(DIRECTIONS FOR THIS TASK): Your output should repeat the entries below exactly. It should contain no images.

Stored data

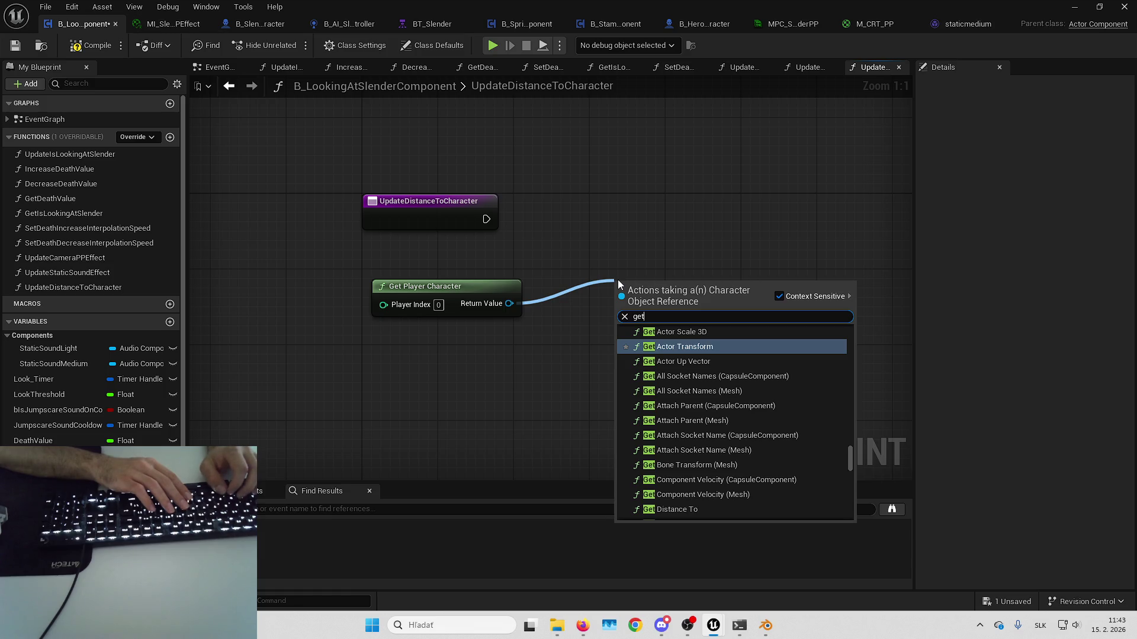
type(" distance")
key("Return")
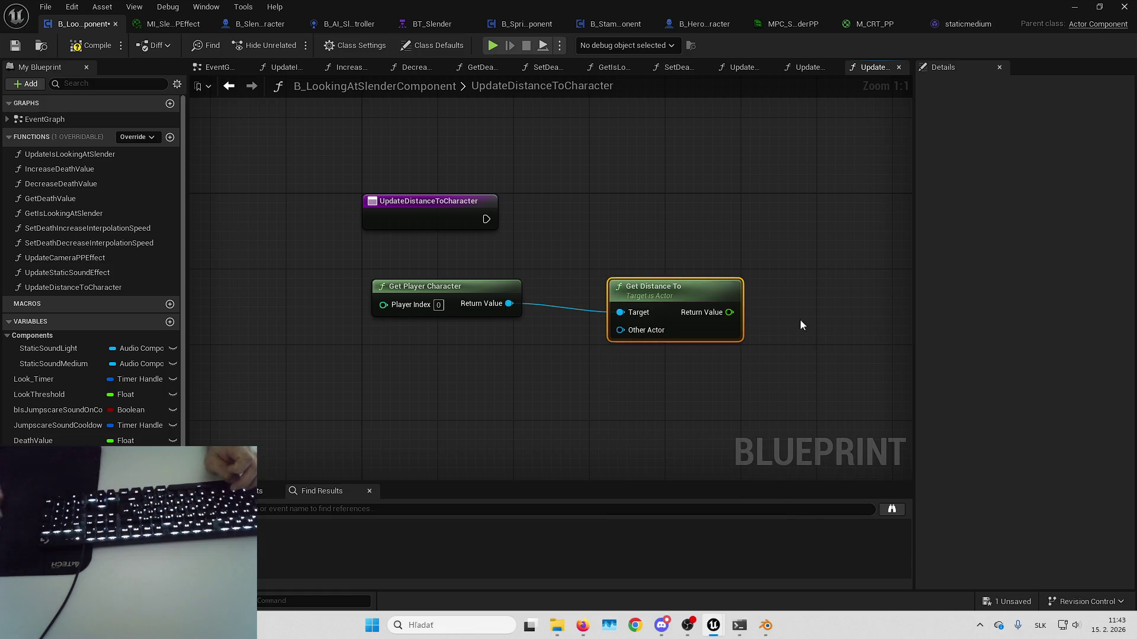
left_click_drag(669, 298, 652, 289)
left_click(643, 264)
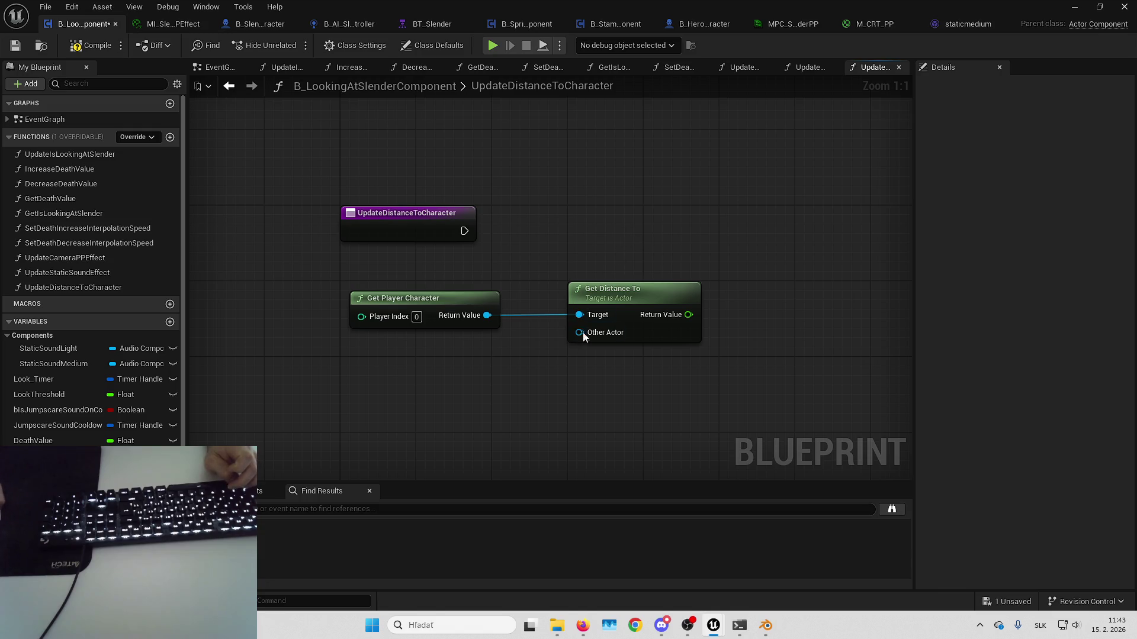
- Wire a Get Owner node into Get Distance To's Other Actor input
left_click_drag(625, 312, 552, 361)
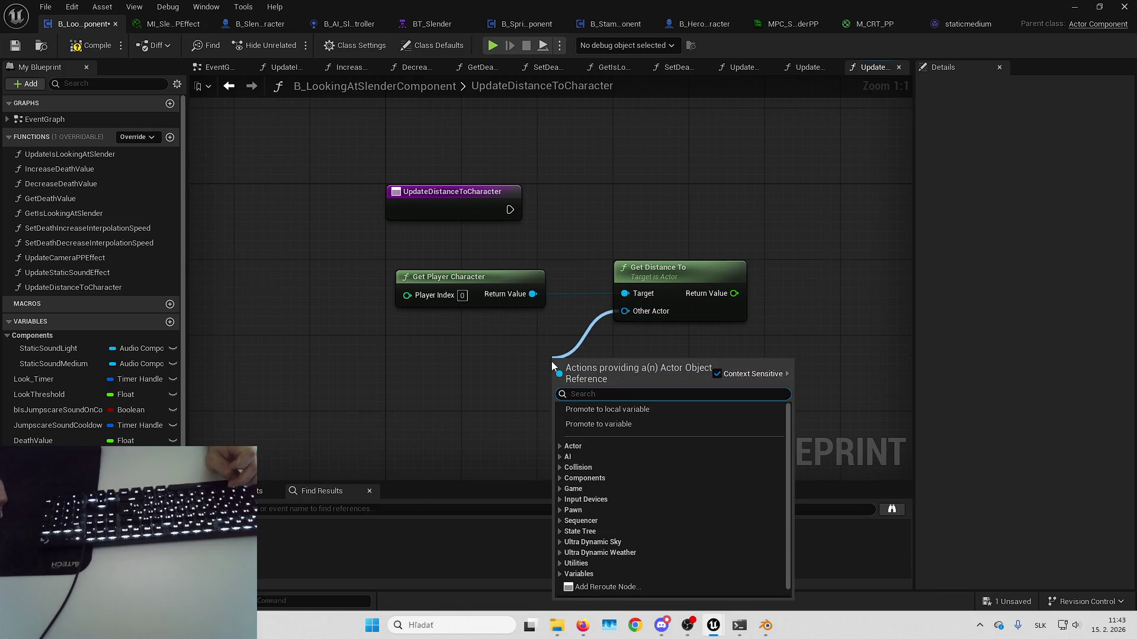
type("get ow")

(TASK OUTPUT):
type(" distance")
key("Return")
left_click_drag(669, 298, 652, 289)
left_click(643, 264)
- Wire a Get Owner node into Get Distance To's Other Actor input
left_click_drag(625, 312, 552, 361)
type("get ow")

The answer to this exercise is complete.